> _TAAK 1_: Zet elke regel uit de records verderop als string in een JSON-lijst, één string per regel, en laat lege regels weg. Neem de afbeeldingen niet op in je antwoord.

> _LEESFRAGMENT_:
Individueel voorbereidend beroepsonderwijs (ivbo)

Het ivbo maakt deel uit van het vbo en is bedoeld voor leerlingen die veel hulp en individuele aandacht nodig hebben. Het ivbo is onderwijs in de eerste fase van het vo en duurt vier jaar, voor leerlingen van 12–16 jaar. Met ingang van 1 augustus 1998 is het ivbo veranderd in afdelingen voor leerwegondersteunend onderwijs. Zie ook leerwegondersteunend onderwijs.

Individuele leerrekening

Spaarrekening bestemd voor scholing en opleiding.

> _TAAK 2_: Geef alsjeblieft het vervolg op het leesfragment, te beginnen na de laatste zin.

> _VASTGELEGDE GEGEVENS_:

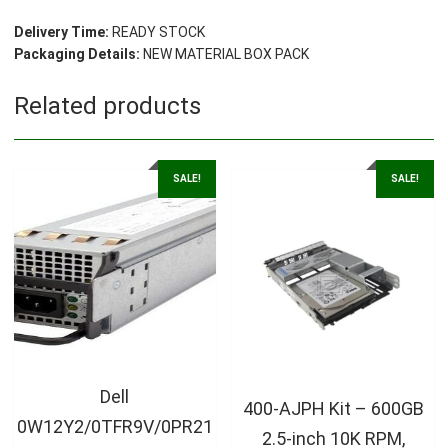
Delivery Time:
READY STOCK
Packaging Details:
NEW MATERIAL BOX PACK
Related products
SALE!
SALE!
Dell
400-AJPH Kit – 600GB
0W12Y2/0TFR9V/0PR21
2.5-inch 10K RPM,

> _UITVOER 1_:
[
  "Delivery Time:",
  "READY STOCK",
  "Packaging Details:",
  "NEW MATERIAL BOX PACK",
  "Related products",
  "SALE!",
  "SALE!",
  "Dell",
  "400-AJPH Kit – 600GB",
  "0W12Y2/0TFR9V/0PR21",
  "2.5-inch 10K RPM,"
]

> _UITVOER 2_:
Innovatiearrangement

Een innovatiearrangement is een gezamenlijk project van onderwijsinstellingen en (regionale) bedrijven, waarmee het innovatief vermogen van het beroepsonderwijs wordt versterkt. Het innovatiearrangement is naar zijn aard vernieuwend en betreft activiteiten die binnen de onderwijssector niet eerder zijn voorgekomen en is daarmee additioneel ten opzichte van de vernieuwings- en innovatie-activiteiten die de onderwijsinstellingen binnen het kader van de lumpsum-bekostiging en de Impulsmiddelen uitvoeren. Tegelijkertijd hebben innovatiearrangementen te allen tijde mede betrekking op versterking van de relatie tussen onderwijs en het (georganiseerde) bedrijfsleven; thema’s voor innovatie worden door de partijen jaarlijks nader afgesproken. De deelnemende partijen in het samenwerkingsverband zijn gezamenlijk verantwoordelijk voor de cofinanciering van tenminste 60% van de projectkosten.

Intensivering

Zie beleidsintensivering.

Juridisch verplichte uitgaven

De verplichtingen die in de departementale registraties administratief zijn vastgelegd.

Juridisch niet verplichte uitgaven

De juridisch niet verplichte uitgaven vormen een indicatie voor de mate van flexibiliteit die op het beleidsartikel aanwezig is. Op de ongebondenheid van juridisch niet verplichte uitgaven is evenwel het nodige af te dingen.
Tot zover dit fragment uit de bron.